Texte fourni -
== == ==
Le droit d’ingérence
La victoire de l'intérêt stratégique sur l'intérêt des peuples
L’intervention en Lybie il y a 3 ans, au mali au début 2013 ainsi que celle avortée en Syrie, font surgir la question du droit d’ingérence, cette disposition non-légale permettant à un état, quel qu’il soit, d’intervenir militairement dans un état indépendant, et de violer ainsi sa souveraineté au nom de principes humanitaires.
D’abord, comme le souligne Michel Collon, l’aspect désagréable de cette notion est la prétention qui se dessine ici. Certains que nous sommes les garants du Bien et de la Justice, que nous définissons selon nos propres critères occidentaux, nous pensons savoir ce qui est bon pour les peuples et par conséquent, nous estimons avoir le droit et le devoir de le leur imposer, fut-ce par la force. À cela, s’ajoute l’absurdité de ce principe susceptible d’engendrer de graves précédents. Dans un tel système de fonctionnement, à partir du moment où un pays se drape d’habits vertueux, il peut intervenir légitimement, à n’importe quel moment et n’importe où. On imagine bien les dérives auxquelles cela peut aboutir.
== == ==
Données brutes -
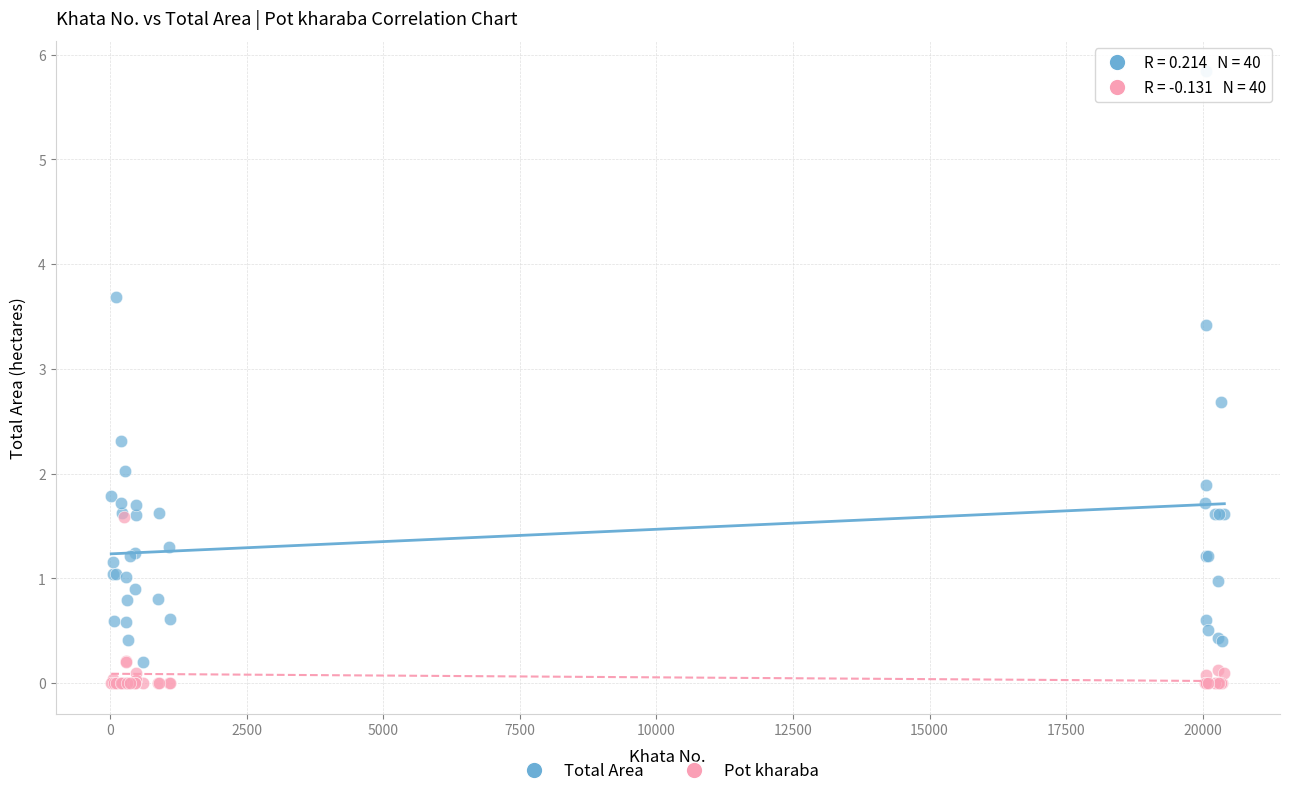

What are all the series names shown in the legend?

Total Area, Pot kharaba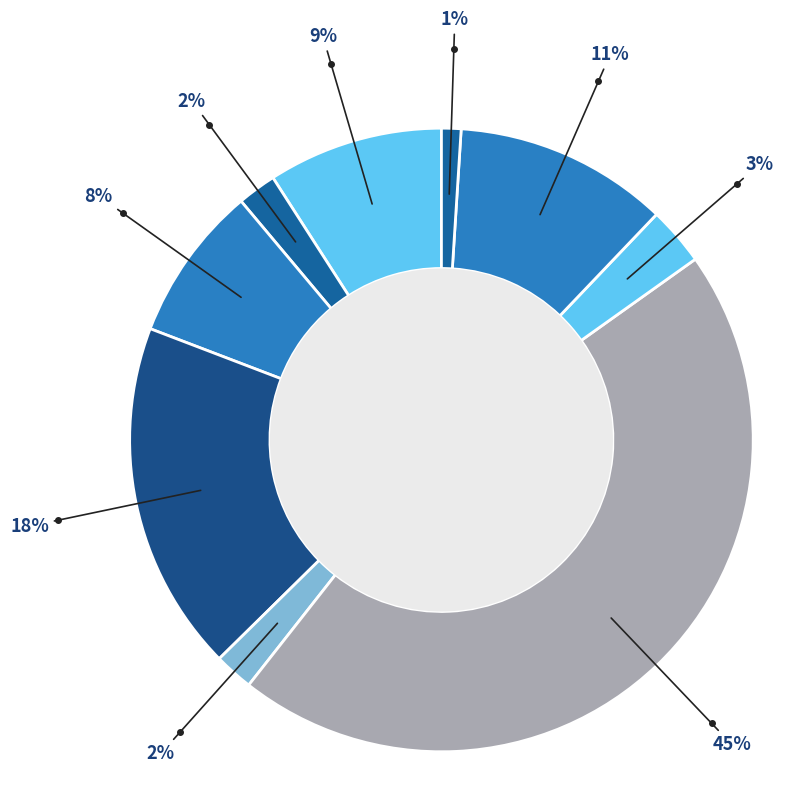

Which category has the biggest portion of the pie?

Pill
== == ==
Exercices à faire -
• A. Selon le texte sur le droit d'ingérence, pourquoi ce principe est-il jugé absurde ? Répondez en une à trois phrases.
• B. Renvoyez le passage du texte sur le droit d'ingérence situé entre « D’abord, comme le » et « cela peut aboutir. », ces deux extrémités comprises.
La liste ne joue aucun rôle dans ce travail.

Liste des réponses -
• A. Ce principe est jugé absurde parce qu'il est susceptible d'engendrer de graves précédents. Dans un tel système, dès qu'un pays se drape d'habits vertueux, il peut intervenir légitimement à n'importe quel moment et n'importe où, ce qui ouvre la voie à des dérives.

• B.
D’abord, comme le souligne Michel Collon, l’aspect désagréable de cette notion est la prétention qui se dessine ici. Certains que nous sommes les garants du Bien et de la Justice, que nous définissons selon nos propres critères occidentaux, nous pensons savoir ce qui est bon pour les peuples et par conséquent, nous estimons avoir le droit et le devoir de le leur imposer, fut-ce par la force. À cela, s’ajoute l’absurdité de ce principe susceptible d’engendrer de graves précédents. Dans un tel système de fonctionnement, à partir du moment où un pays se drape d’habits vertueux, il peut intervenir légitimement, à n’importe quel moment et n’importe où. On imagine bien les dérives auxquelles cela peut aboutir.